If you want to read what I have written about consciousness previously, see https://www.sam-rodriques.com/post/can-we-build-a-consciousness-measuring-machine.
I have previously discussed the observation that consciousness in the only thing we know of in the universe that is definitively realistic, and the conjecture (originally proposed by Wigner) that consciousness may in fact be the thing that collapses the wavefunction. To be clear, this is a conjecture, it is not known for sure. (Here, realistic means that observables have definite values.)

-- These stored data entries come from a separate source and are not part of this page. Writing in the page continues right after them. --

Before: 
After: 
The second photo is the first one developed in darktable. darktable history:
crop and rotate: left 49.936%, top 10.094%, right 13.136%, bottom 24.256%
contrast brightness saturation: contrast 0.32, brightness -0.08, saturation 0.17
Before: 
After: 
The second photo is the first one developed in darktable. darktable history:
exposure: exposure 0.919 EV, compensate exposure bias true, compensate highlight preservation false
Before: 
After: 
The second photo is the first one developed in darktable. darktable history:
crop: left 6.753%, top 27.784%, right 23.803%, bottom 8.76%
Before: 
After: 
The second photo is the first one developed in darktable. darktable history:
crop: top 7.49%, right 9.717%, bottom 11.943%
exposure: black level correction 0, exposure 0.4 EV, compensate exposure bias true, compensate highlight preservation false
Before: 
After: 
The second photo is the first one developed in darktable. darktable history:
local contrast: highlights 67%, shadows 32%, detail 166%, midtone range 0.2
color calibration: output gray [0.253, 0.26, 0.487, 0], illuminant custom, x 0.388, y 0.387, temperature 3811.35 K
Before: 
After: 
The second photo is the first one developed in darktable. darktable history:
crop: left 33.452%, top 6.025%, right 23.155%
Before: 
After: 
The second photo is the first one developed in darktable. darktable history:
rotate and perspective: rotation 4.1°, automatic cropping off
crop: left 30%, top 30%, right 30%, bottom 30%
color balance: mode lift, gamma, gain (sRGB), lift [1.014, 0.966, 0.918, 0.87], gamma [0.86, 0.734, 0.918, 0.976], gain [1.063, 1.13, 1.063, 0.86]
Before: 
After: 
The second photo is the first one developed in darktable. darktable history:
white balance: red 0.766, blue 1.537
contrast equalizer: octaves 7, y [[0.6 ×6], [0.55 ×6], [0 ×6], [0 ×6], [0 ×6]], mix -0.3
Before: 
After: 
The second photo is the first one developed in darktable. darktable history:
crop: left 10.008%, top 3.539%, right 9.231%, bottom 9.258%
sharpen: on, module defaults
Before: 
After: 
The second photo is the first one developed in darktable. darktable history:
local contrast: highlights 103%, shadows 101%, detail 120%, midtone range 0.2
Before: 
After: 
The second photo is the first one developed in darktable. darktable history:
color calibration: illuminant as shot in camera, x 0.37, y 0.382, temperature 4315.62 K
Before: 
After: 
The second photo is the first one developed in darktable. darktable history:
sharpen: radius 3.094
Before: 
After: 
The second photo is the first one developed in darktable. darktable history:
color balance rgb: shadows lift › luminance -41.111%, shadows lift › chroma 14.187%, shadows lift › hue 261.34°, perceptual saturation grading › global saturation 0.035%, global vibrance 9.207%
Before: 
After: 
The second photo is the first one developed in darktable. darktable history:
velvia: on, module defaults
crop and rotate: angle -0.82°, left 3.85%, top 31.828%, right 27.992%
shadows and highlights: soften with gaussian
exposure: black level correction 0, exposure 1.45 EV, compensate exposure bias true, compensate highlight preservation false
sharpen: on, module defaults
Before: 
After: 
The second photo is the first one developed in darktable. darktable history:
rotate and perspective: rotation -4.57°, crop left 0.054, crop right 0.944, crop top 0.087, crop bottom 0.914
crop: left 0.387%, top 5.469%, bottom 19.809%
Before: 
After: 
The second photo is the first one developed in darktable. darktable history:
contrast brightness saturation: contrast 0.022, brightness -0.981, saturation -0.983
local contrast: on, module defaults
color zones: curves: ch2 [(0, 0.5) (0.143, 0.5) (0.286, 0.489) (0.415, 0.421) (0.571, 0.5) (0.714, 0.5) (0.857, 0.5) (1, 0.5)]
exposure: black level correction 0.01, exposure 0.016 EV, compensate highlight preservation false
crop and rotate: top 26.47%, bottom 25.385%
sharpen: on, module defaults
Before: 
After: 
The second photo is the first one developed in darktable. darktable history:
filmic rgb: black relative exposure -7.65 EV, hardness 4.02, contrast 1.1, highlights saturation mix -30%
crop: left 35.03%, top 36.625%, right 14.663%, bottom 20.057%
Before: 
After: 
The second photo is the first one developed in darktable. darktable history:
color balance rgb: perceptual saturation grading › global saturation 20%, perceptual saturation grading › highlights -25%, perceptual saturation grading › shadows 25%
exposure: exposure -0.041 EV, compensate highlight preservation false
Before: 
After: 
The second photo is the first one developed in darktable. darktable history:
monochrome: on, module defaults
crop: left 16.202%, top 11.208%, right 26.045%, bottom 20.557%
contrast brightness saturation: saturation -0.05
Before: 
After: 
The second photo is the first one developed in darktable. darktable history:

However, this conjecture has some interesting consequences. Let’s consider a human who has to make a calculation, where the result of the calculation depends on the spin state of an electron. When the human makes the measurement of the spin of the electron, quantum mechanics predicts that they should become entangled with the electron; but instead, there is some kind of wave function collapse, and the human (as a conscious being) observes a realistic pointer state. After observing the pointer state, the human completes their calculation.
On the other hand, let’s suppose that we are inferring a super-intelligent LLM on a quantum computer, and asking the LLM to do the same calculation. The quantum computer would measure the state of the electron, and would then become bona fide entangled with the electron. It would perform the calculation, and then a human would measure the state of the quantum computer to read out the answer. Because the quantum computer is coherent, the state of the electron would not collapse until the human observer measures the computer state. The quantum computer would never observe the state of the electron; it would actually, bona fide, perform both calculations.
If the Wigner conjecture is true, then one would have to conclude that the quantum computer itself is not conscious, at least not in the way that humans are, no matter how powerful the algorithm it is running. It could in principle have some superconsciousness, but the experience of that consciousness being would be very different from our own experience of consciousness.